§ **To-do item**: Your copy should match the records exactly, except that no pictures appear in it.

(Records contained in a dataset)

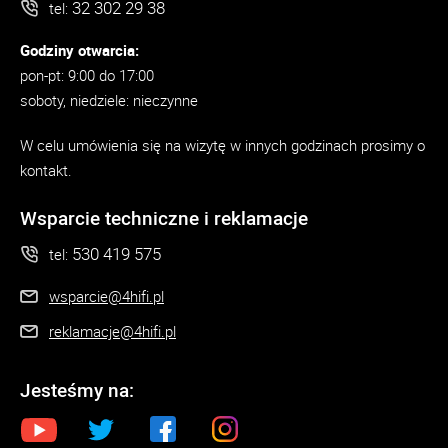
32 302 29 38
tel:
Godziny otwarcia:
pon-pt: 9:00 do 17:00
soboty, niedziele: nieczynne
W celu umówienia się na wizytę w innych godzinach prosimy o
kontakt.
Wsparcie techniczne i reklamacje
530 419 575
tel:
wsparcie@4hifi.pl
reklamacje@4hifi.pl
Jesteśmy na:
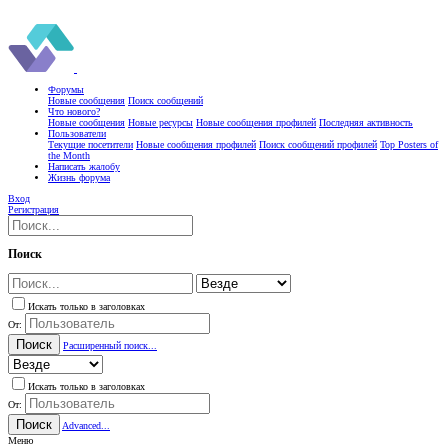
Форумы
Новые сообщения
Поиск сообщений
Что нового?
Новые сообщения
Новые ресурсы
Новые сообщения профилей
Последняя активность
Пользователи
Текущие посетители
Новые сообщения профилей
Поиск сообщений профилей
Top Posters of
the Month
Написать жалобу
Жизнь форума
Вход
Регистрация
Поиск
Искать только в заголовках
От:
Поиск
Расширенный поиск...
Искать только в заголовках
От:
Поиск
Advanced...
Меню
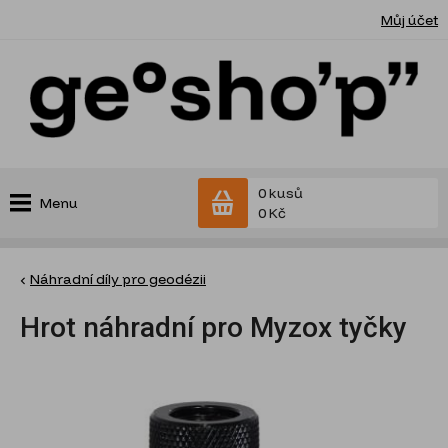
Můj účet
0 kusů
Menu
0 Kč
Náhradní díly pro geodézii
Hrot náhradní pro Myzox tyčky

§ **Response box**:
32 302 29 38
tel:
Godziny otwarcia:
pon-pt: 9:00 do 17:00
soboty, niedziele: nieczynne
W celu umówienia się na wizytę w innych godzinach prosimy o
kontakt.
Wsparcie techniczne i reklamacje
530 419 575
tel:
wsparcie@4hifi.pl
reklamacje@4hifi.pl
Jesteśmy na:
Форумы
Новые сообщения
Поиск сообщений
Что нового?
Новые сообщения
Новые ресурсы
Новые сообщения профилей
Последняя активность
Пользователи
Текущие посетители
Новые сообщения профилей
Поиск сообщений профилей
Top Posters of
the Month
Написать жалобу
Жизнь форума
Вход
Регистрация
Поиск
Искать только в заголовках
От:
Поиск
Расширенный поиск...
Искать только в заголовках
От:
Поиск
Advanced...
Меню
Můj účet
0 kusů
Menu
0 Kč
Náhradní díly pro geodézii
Hrot náhradní pro Myzox tyčky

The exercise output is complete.